Edward B. Barbier


On his book A Global Green New Deal: Rethinking the Economic Recovery

Cover Interview of September 06, 2010

A close-up

Many observers of economic policy enacted during the 2008-9 recession will have noted that some governments included many investments in energy efficiency, clean energy, waste management and other environmental improvements as part of their fiscal stimulus efforts.  Some people would argue that such measures, popularly referred to as “green stimulus,” were an important step in initiating a global green recovery.

Unfortunately, such a perception is misleading—the book’s Chapter 1 explains.

It is true that a unique feature of the global policy response to the 2008-9 recession is that, as part of their efforts to boost aggregate demand and growth, some governments adopted expansionary policies that also incorporated a sizable “green fiscal” component.  South Korea and China devoted large chunks of their financial stimuli to green projects.  The US included a sizable green fiscal component as well.  By July 2009, over $460 billion had been spent globally by governments on green measures, and currently, the total is over $520 billion.

Although the total amount spent on green stimulus seems impressive, and is a promising start towards a GGND, it is not sufficient to launch a global green recovery.

First, only a handful of economies—almost exclusively members of the G20—devoted a significant chunk of their total fiscal spending to green stimulus; most were cautious about making low-carbon and other environmental investments during a recession, and some did not implement any green stimulus measures at all.

Second, fossil fuel subsidies and other market distortions, as well as the lack of effective environmental pricing policies and regulations, will diminish the impacts of G20 green stimulus investments on long-term investment and job creation in green sectors.  Without correcting existing market and policy distortions that under-price the use of natural resources, contribute to environmental degradation, and worsen carbon dependency, public investments to stimulate clean energy and other green sectors in the economy will be short lived.  The failure to implement and coordinate green stimulus measures across all G20 economies also limits their effectiveness in “greening” the global economy.

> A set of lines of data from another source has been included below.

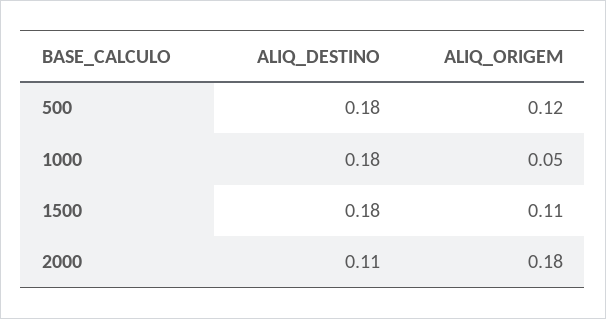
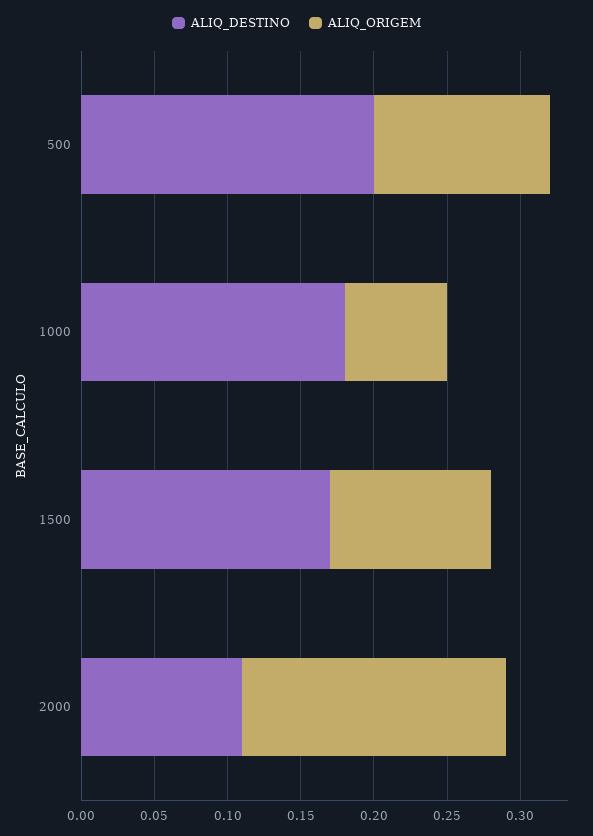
  {
    "ALIQ_DESTINO": {
-     "500": 0.18,
+     "500": 0.2,
      "1000": 0.18,
-     "1500": 0.18,
+     "1500": 0.17,
      "2000": 0.11
    },
    "ALIQ_ORIGEM": {
      "500": 0.12,
-     "1000": 0.05,
+     "1000": 0.07,
      "1500": 0.11,
      "2000": 0.18
    }
  }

Finally, the G20 has devoted less effort to assisting developing economies that have faced worsening poverty and environmental degradation as a result of the global recession.  Nor has the G20 taken a leadership role in facilitating negotiations towards a new global climate change agreement to replace the Kyoto Treaty that will expire in 2012.

As argued in Chapter 11, by failing to adopt a comprehensive GGND strategy the G20 and the world economy is also missing the opportunity to address global structural imbalances and chronic debt.  A global green recovery strategy of reducing carbon dependency and improving energy security may help to control both the large current account deficits incurred by major oil-importing economies, such as the United States, and to reduce the trade surpluses of fossil fuel exporting economies.  Increased clean energy investments from domestic and overseas sources of financing would also reduce the “savings glut” of Asian and other emerging market economies, and help them shift from labor-intensive export goods to skill, capital and technology-intensive production.